A 2019 study that focused on 2,830 startups in 13 European countries marketing themselves as AI found that only 1,580 startups fit the AI definition of "computer systems that can perform tasks that usually require human intelligence."

"AI-washing is rampant," said RPA2AI Research analyst Kashyap Kompella. AI-washing is when vendors lie about a product being AI-enabled or powered.

"AI vendors are able to get away with these exaggerations because artificial intelligence is such a large umbrella term," he continued. "There's a joke that 'when you are fundraising it's AI, when you are hiring it's machine learning, and when you are coding its linear regression.'"

Implications of lying

However, the implications of such lies and exaggerations are not a joke. False claims could lead not only individual vendors but also entire industries to get a bad reputation, Kompella said.

AI-washing is rampant.
CEOKashyap Kompella, RPA2AI Research

Although it's hard to tell which vendors are simply puffing (overstating their belief on what their product can do so consumers buy the product) or intentionally lying about AI, the FTC appears to be simply trying to fulfill its duties of protecting consumers the way it has always done, Bennett said.

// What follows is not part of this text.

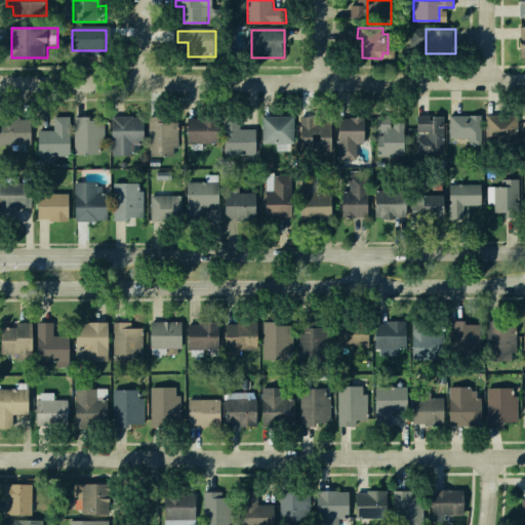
[(517,137),(491,138),(491,114),(517,114),(517,137)]
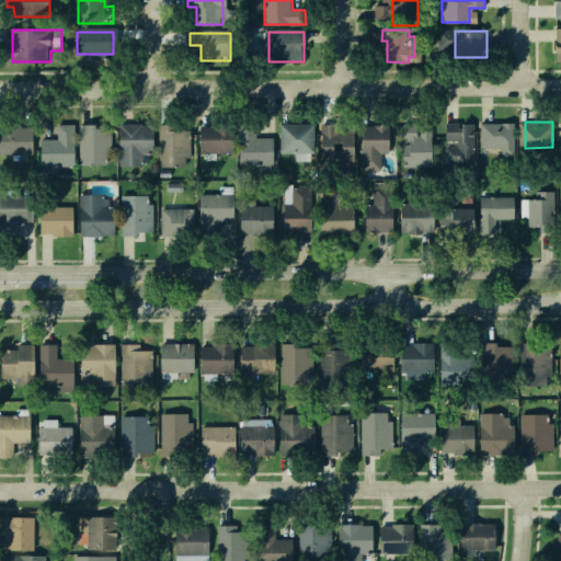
[(512,147),(484,148),(484,123),(511,123),(512,147)]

Meanwhile, another federal move to regulate AI technology in the absence of actual legislation to do it came with the White House Office of Science and Technology Policy’s blueprint for the AI Bill of Rights in October, which identifies five principles to consider for those designing AI systems.

"The FTC is carrying a lot of the weight materializing and realizing those principles even if they are not law," Bennett said. "The FTC's blog post seems to be an effort to check a universal phenomenon across a commercial space, including a commercial space in which AI vendors are providing services and goods."